Exercise
Each line of the material should be output exactly as shown.

BEGIN Task input

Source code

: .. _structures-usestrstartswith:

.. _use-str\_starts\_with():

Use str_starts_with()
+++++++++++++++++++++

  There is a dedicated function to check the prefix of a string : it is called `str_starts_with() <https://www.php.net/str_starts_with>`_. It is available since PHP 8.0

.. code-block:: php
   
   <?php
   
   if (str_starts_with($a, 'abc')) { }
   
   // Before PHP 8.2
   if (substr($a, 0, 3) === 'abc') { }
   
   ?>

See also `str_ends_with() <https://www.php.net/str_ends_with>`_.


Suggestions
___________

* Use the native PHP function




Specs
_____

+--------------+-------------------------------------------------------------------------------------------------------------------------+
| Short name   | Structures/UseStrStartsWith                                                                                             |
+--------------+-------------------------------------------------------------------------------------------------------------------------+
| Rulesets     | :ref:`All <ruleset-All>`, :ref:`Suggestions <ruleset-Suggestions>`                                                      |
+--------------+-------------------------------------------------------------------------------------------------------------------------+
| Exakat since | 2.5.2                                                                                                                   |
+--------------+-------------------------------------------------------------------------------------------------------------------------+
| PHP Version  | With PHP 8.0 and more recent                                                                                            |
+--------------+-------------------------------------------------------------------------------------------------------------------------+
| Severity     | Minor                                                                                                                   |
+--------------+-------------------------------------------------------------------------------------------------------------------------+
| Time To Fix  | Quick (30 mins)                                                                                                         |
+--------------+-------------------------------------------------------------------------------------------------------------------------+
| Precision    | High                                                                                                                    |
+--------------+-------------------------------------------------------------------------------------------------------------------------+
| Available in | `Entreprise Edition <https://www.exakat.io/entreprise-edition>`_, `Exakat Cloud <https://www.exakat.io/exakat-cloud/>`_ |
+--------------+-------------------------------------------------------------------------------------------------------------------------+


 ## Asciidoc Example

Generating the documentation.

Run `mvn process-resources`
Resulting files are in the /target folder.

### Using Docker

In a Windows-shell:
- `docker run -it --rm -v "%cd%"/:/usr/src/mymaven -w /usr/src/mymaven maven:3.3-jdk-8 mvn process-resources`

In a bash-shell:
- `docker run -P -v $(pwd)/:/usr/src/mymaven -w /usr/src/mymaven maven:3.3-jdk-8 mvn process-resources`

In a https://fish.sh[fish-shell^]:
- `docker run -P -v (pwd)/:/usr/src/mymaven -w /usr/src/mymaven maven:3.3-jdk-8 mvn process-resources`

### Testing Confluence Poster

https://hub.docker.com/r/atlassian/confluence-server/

END Task input

Output of the exercise
Source code

: .. _structures-usestrstartswith:

.. _use-str\_starts\_with():

Use str_starts_with()
+++++++++++++++++++++

  There is a dedicated function to check the prefix of a string : it is called `str_starts_with() <https://www.php.net/str_starts_with>`_. It is available since PHP 8.0

.. code-block:: php
   
   <?php
   
   if (str_starts_with($a, 'abc')) { }
   
   // Before PHP 8.2
   if (substr($a, 0, 3) === 'abc') { }
   
   ?>

See also `str_ends_with() <https://www.php.net/str_ends_with>`_.


Suggestions
___________

* Use the native PHP function




Specs
_____

+--------------+-------------------------------------------------------------------------------------------------------------------------+
| Short name   | Structures/UseStrStartsWith                                                                                             |
+--------------+-------------------------------------------------------------------------------------------------------------------------+
| Rulesets     | :ref:`All <ruleset-All>`, :ref:`Suggestions <ruleset-Suggestions>`                                                      |
+--------------+-------------------------------------------------------------------------------------------------------------------------+
| Exakat since | 2.5.2                                                                                                                   |
+--------------+-------------------------------------------------------------------------------------------------------------------------+
| PHP Version  | With PHP 8.0 and more recent                                                                                            |
+--------------+-------------------------------------------------------------------------------------------------------------------------+
| Severity     | Minor                                                                                                                   |
+--------------+-------------------------------------------------------------------------------------------------------------------------+
| Time To Fix  | Quick (30 mins)                                                                                                         |
+--------------+-------------------------------------------------------------------------------------------------------------------------+
| Precision    | High                                                                                                                    |
+--------------+-------------------------------------------------------------------------------------------------------------------------+
| Available in | `Entreprise Edition <https://www.exakat.io/entreprise-edition>`_, `Exakat Cloud <https://www.exakat.io/exakat-cloud/>`_ |
+--------------+-------------------------------------------------------------------------------------------------------------------------+


 ## Asciidoc Example

Generating the documentation.

Run `mvn process-resources`
Resulting files are in the /target folder.

### Using Docker

In a Windows-shell:
- `docker run -it --rm -v "%cd%"/:/usr/src/mymaven -w /usr/src/mymaven maven:3.3-jdk-8 mvn process-resources`

In a bash-shell:
- `docker run -P -v $(pwd)/:/usr/src/mymaven -w /usr/src/mymaven maven:3.3-jdk-8 mvn process-resources`

In a https://fish.sh[fish-shell^]:
- `docker run -P -v (pwd)/:/usr/src/mymaven -w /usr/src/mymaven maven:3.3-jdk-8 mvn process-resources`

### Testing Confluence Poster

https://hub.docker.com/r/atlassian/confluence-server/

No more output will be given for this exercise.